A move by Japanese Companies, to develop low cost manufacturing and assembly operations in China, is set to protect supply of TV’s into Australia during the crucial last quarter when some categories such as notebooks and tablets will be witnessing supply problems claims a Citigroup Analyst in Tokyo.
The four Japan-based vendors are expected to account for 35.6% of the global LCD TV market in 2011. Sharp whose display manufacturing plant has it’s own power producing capability and is designed to withstand severe earthquakes is already back producing display panels at their South Island plant however there is now concern that other components need for final assembly of a TV may delay production of finished goods in China or Taiwan.
A CitiGroup Analyst said “The move by several vendors to offshore assembly and in some cases like Sony who make a lot of their TV’s in China or Taiwan full production could be a blessing in disguise for Japanese manufactures especially as a lot of shortages will start happening in the third and fourth quarters”.
Both Sony and Toshiba manufacture their own image processing chips for their high-end models. Sony’s production plant for image processing chip is located in Nagasaki, which was not significantly affected by the disaster. Meanwhile, Toshiba’s image processing chip plant was more seriously damaged compared to its IC chip production plant.
Digitimes Research believes that with for mid-range to entry-level LCD TV models, which Japan vendors mainly outsource to overseas manufacturers, image processing chips will not be an issue.
For other components, the disaster will affect some supply of TAC and color filters. Liquid crystal supplier Chisso, which accounts for 20-30% of the global market, will see some of its shipments affected due to a fire at a nearby oil refinery plant. With Hitachi Chemical and Sony accounting for 90% of ACF supply worldwide, significant impact on the global LCD display industry is expected.
Overall, as Japan-based LCD TV vendors all run overseas production plants and will outsource over 70% of their production in 2011, Digitimes Research expects Japan vendors to shift more of their production to overseas plants or further increase outsourcing if the rolling black-outs hinder their production in Japan.
Tokyo Electric Power Company (TEPCO) started rolling black-outs on March 15 due to power shortages in the wake of the disaster.
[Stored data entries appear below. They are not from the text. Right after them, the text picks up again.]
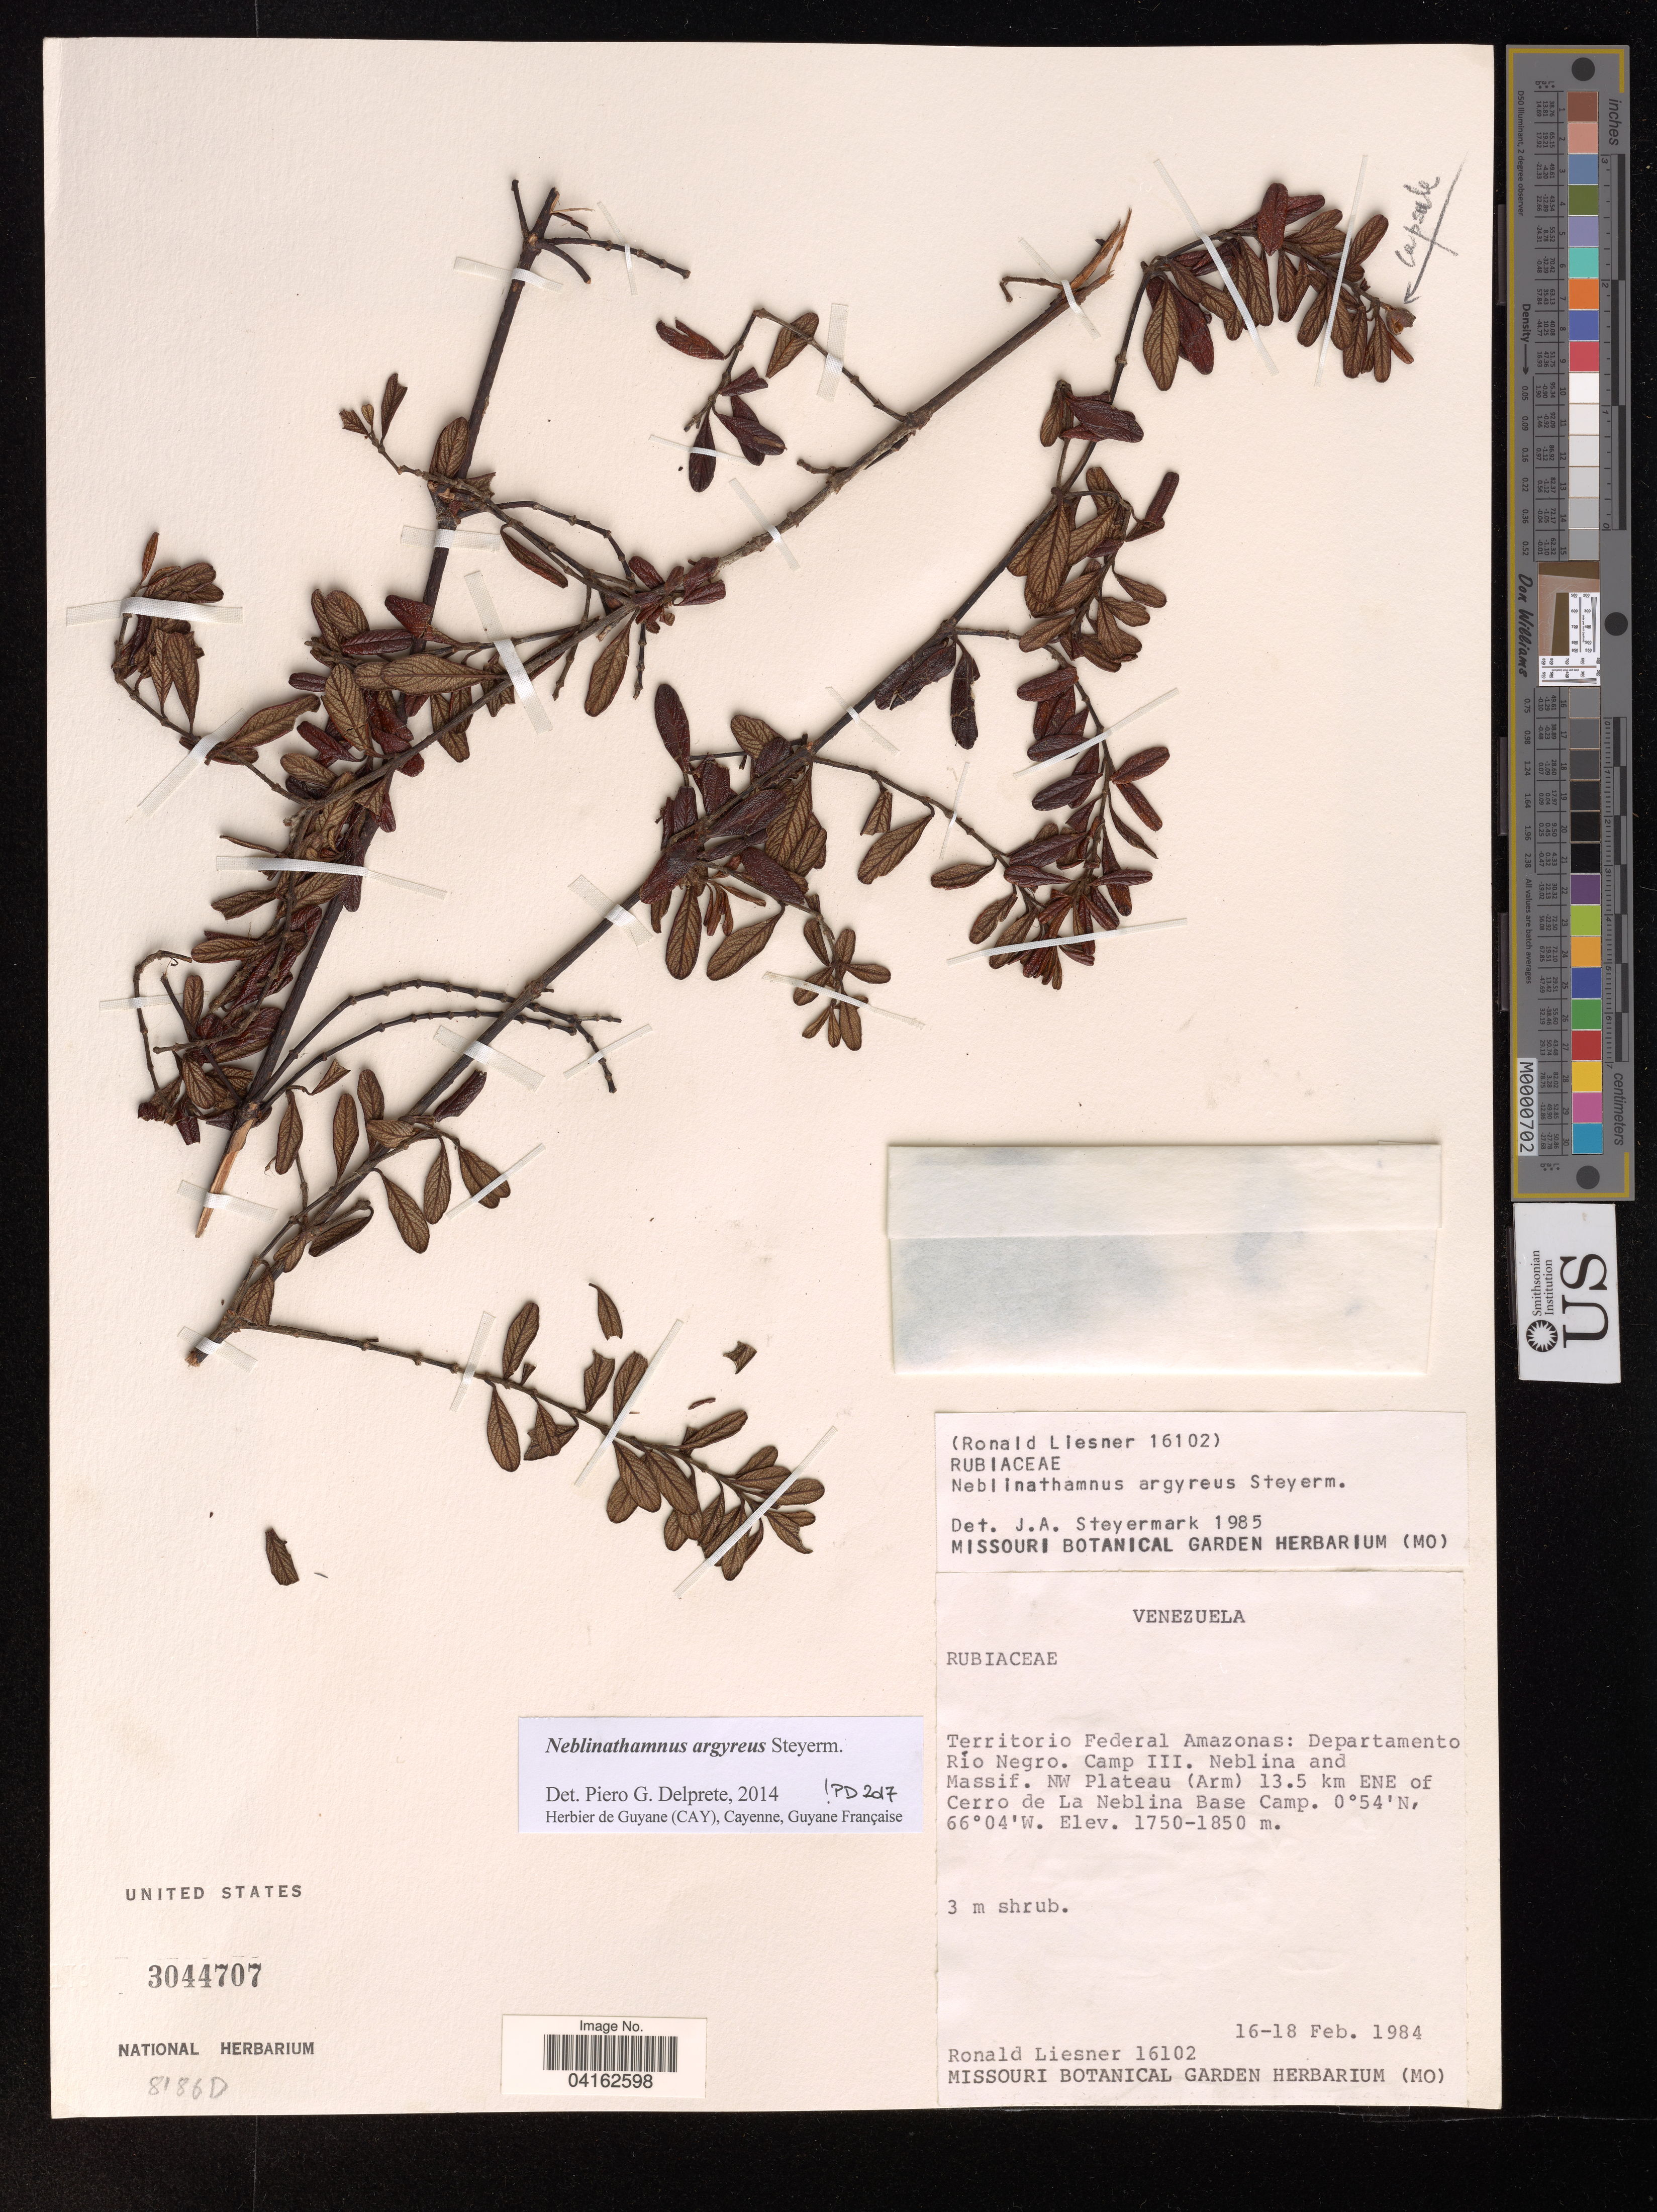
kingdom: Plantae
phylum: Tracheophyta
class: Magnoliopsida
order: Gentianales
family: Rubiaceae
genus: Neblinathamnus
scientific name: Neblinathamnus argyreus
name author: Steyerm.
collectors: R. L. Liesner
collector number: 16102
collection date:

TEPCO has separated Tokyo, Chiba, Kanagawa, Saitama, Ibaraki, Shizuoka, Tochigi, Gunma and Yamanashi prefectures into five sections, and each section takes turns to have power cut for three hours. The rolling black-outs is expected to continue until the end of April. Part of the power of TEPCO is supplied by the Fukushima Daiichi nuclear power plant, which was seriously damaged by the tsunami caused by the earthquake. In addition to TEPCO, Tohoku Electric Power has also started rolling black-outs and is expected to continue for a month.
Plants in the Miyagi prefecture were suspended either due to tsunami or power outage caused by the earthquake. The plants in Miyagi are mainly for optical film, magnetic tape and magnetic head production.
Equipment at the Kanuma plant in Tochigi prefecture was not damaged by the disaster but suspended operation due to lack of power in the disaster area. The Inazawa TV assembly plant in Aichi prefecture is far away from the disaster area and was not affected by the earthquake.
TV chip (Bravia engine) production is located in Nagasaki, far away from the disaster area and production has not been affected.
Toshiba announced on March 15 to suspend production at its TV production plant in Saitama prefecture in response to the rolling black-outs. Several production and semiconductor facilities in Kanagawa prefecture will also suspend production in response to the rolling black-outs.
Its production plant in Iwate prefecture was hit by power outage and damage to factory buildings. The plant regained partial power supply on March 13, but operation remains suspended. The plant is mainly for CCD, CMOS and image processing analog IC production.
Production of LSI logic circuit and analog IC in Oita prefecture is far away from the disaster area and has not been affected.
Although no one is allowed to enter its Sendai and Fukushima plants due to aftershocks, the damage will not affect Panasonic’s TV business as the Sendai and Fukushima plants mainly focus on networking business.
Its Utsunomiya plant was not damaged by the earthquake but is within the rolling black-out area and will suspend production in response to the rolling black-outs. The Utsunomiya plant is mainly for image and display business.
The Yaita plant in Tochigi prefecture was suspended until March 14, and is facing rolling black-outs after resuming operation. The Yaita plant is mainly for small- to medium-size TV assembly business.
With the Kameyama and Sakai plants being far away from the disaster area, neither the earthquake nor the following rolling black-outs have any impact to their production. The Kameyama plant is a TV assembly plant, and the one at Sakai is for LCD panel production.